Page images and extracted text
+ + +

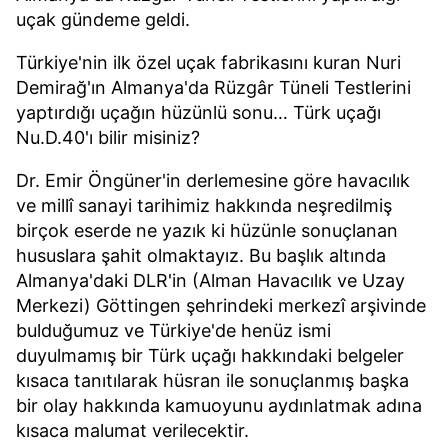
uçak gündeme geldi.
Türkiye'nin ilk özel uçak fabrikasını kuran Nuri
Demirağ'ın Almanya'da Rüzgâr Tüneli Testlerini
yaptırdığı uçağın hüzünlü sonu… Türk uçağı
Nu.D.40'ı bilir misiniz?
Dr. Emir Öngüner'in derlemesine göre havacılık
ve millî sanayi tarihimiz hakkında neşredilmiş
birçok eserde ne yazık ki hüzünle sonuçlanan
hususlara şahit olmaktayız. Bu başlık altında
Almanya'daki DLR'in (Alman Havacılık ve Uzay
Merkezi) Göttingen şehrindeki merkezî arşivinde
bulduğumuz ve Türkiye'de henüz ismi
duyulmamış bir Türk uçağı hakkındaki belgeler
kısaca tanıtılarak hüsran ile sonuçlanmış başka
bir olay hakkında kamuoyunu aydınlatmak adına
kısaca malumat verilecektir.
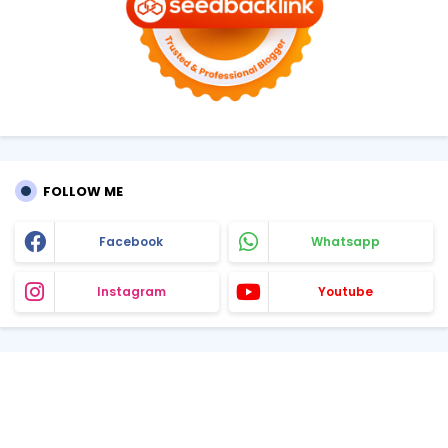
FOLLOW ME
Facebook
Whatsapp
Instagram
Youtube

+ + +

# Task requirements
Return every line from the records above that holds the word "uçak".

# Exercise output
uçak gündeme geldi.
Türkiye'nin ilk özel uçak fabrikasını kuran Nuri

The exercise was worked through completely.